**QUESTIONS**
**1.** Name every actor or actress mentioned in the text on the reception of the Duel of the Fates draft.
**2.** Provide a continuation of the text on the Duel of the Fates draft and its reception, beginning after its final sentence.

**EXCERPT PROVIDED**
━━━━━━━━━━━━━━━━━━━━
A TIE fighter Echelon ship statue survived in the Disney theme park Star Wars: Galaxy's Edge, the ship was developed by Colin Trevorrow during his work on Episode IX before being replaced as the film's director.

Reception 
The draft gained attention due to the mixed response of The Rise of Skywalker. Upon release, The Rise of Skywalker was criticized for revealing its lack of a plan connecting the sequel trilogy (most notably retconning events of The Last Jedi), its plot holes (Palpatine's return and his relationship to Rey being the most prominent), and its treatment of minority and female characters, particularly Rose Tico, Poe Dameron, and Finn. Actress Kelly Marie Tran's screentime as Rose was reduced from 10 minutes in The Last Jedi to less than two minutes in The Rise of Skywalker, while Poe's new backstory as a smuggler was seen as racist towards Latinos due to him being portrayed by Guatemalan-born actor Oscar Isaac. Finn's actor, John Boyega, also criticized the film for sidelining characters played by people of color, including him, Tran, and Isaac. Eliana Dokterman, writing for Time magazine, called the film and its retcons "problematic", perceiving Abrams' choices as having been made to appease the complaints leveled by a toxic contingent of online fandom angered by The Last Jedi, in particular online trolls who harassed Johnson and several cast members, most notably Tran. The Rise of Skywalker is tied with The Phantom Menace as the lowest-rated live-action Star Wars film on Rotten Tomatoes and the second-lowest behind The Phantom Menace on Metacritic. Screen Rant ranked it as the worst live-action film and Entertainment Weekly ranked it the worst Star Wars film.

Before the draft was revealed as real, Esquire described it as too good to be fan-fiction, calling the script "worldclass", and in contrast criticized The Rise of Skywalker as cowardly for not killing any main character, other than Palpatine, "the old man that was already dead", and Ben Solo whom he deemed "irredeemable from the start". Nerdist notes that Rey remained a nobody, as compared to making her a Palpatine, which completely undermined the meaning of The Last Jedi. Inverse states that Duel of the Fates has two massive flaws in its roles for Leia and her son, Kylo Ren. However, Inverse praised the discarded script for multiple reasons, including being darker and less reliant on nostalgia and retcons than the final film, as well as connecting better to The Force Awakens due to providing an actual explanation for Rey's visions of the Knights of Ren, which Inverse also praised for providing better reasons for Rey to shoot Force Lightning. The Duel of the Fates script treated such ability as Rey's Dark Side powers being triggered by her realizing the Knights of Ren killed her parents, rather than the final film's treatment which turned it into a hereditary skill, something no previous film had done.
━━━━━━━━━━━━━━━━━━━━
**RECORDS PROVIDED**
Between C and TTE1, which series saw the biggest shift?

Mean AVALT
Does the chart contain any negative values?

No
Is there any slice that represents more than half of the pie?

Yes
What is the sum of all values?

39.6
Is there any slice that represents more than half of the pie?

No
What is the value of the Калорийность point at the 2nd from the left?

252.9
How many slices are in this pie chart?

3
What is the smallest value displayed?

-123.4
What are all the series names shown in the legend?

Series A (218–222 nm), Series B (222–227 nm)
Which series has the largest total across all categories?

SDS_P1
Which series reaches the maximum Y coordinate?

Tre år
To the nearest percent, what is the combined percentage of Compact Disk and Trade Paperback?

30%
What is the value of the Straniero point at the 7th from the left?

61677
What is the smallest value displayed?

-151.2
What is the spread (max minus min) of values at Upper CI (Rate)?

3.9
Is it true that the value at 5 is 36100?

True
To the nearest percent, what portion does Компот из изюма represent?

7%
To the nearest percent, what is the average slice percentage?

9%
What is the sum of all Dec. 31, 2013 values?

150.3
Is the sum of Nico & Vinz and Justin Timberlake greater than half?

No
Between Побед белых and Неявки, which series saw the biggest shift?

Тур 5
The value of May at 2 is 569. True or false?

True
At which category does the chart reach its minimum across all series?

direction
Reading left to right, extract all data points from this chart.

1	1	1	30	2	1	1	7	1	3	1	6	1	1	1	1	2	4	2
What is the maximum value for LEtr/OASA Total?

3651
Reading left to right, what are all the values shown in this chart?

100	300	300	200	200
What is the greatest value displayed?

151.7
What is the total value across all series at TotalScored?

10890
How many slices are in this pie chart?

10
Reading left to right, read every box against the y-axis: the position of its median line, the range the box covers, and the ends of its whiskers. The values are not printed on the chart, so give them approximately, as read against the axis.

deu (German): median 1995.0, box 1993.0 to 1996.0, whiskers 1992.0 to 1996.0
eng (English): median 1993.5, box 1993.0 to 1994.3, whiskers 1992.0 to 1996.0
━━━━━━━━━━━━━━━━━━━━
**LIST OF ANSWERS**
**1.** Kelly Marie Tran, Oscar Isaac, John Boyega

**2.**
Collider made a video review of the unmade script and opined in April 2021 that Star Wars parody Spaceballs was better than The Rise of Skywalker. According to CBR.com the unmade script was heavily political somewhat beyond Finn's plotline, noting it sought to explain how the social class worked in the franchise (continuing from The Last Jedi), and comparing the themes to contemporary films like Us and the Oscar-winning film Parasite. It noted in the opening act that migrants helped the First Order due to financial bankruptcy, and that the communications blockade was a parallel for censorship. It also compared the stormtroopers' conditioning to imperialism, in the sense that indigenous children have always been forced to forget their cultures and native languages in re-education camps. CBR.com called Disney and Abrams cowards for depoliticizing the ultimately made film. The website later published a detailed opinion on why the unmade script would had been better than the one Abrams rewrote, calling most of the unmade arcs better including those of Rey, Hux, Kylo Ren (as the main villain), Luke Skywalker, Rose Tico, and Finn.

Some websites perceived Trevorrow's unmade script as closely aligned with the themes of the previous films of the saga, mainly The Last Jedi, and some also perceived it as giving other star characters more to do. John Boyega concurred with this, stating that the released film by Terrio and Abrams denied him of the "big hero moment" that the unmade film intended for his character, for instance when he leads an army into battle against the First Order holding a Rebellion flag, which was developed as concept art. Finn was also going to convince stormtroopers to defect the First Order and lead them into battle against it. The concept art of Finn's speech while holding the flag, as well as dialogue from the unmade film, were shared on social media and compared very positively and paralleling a speech given by Boyega during the 2020 Black Lives Matter protests. In November 2020, Boyega revealed that the controversy surrounding the diminished roles of the characters played by people of color in The Rise of Skywalker led him to have a "very honest conversation" with Lucasfilm president Kathleen Kennedy, who supported his claims. Boyega also said he would like to see Duel of the Fates adapted into a television series, particularly an animated one. Some sources have suggested that aspects of the script could be incorporated into other future Star Wars media. A filmed deleted scene from The Last Jedi Blu-ray showed a similar plotline where Finn caused a stormtrooper revolt against Captain Phasma; some websites felt the scene should have been kept in the final film.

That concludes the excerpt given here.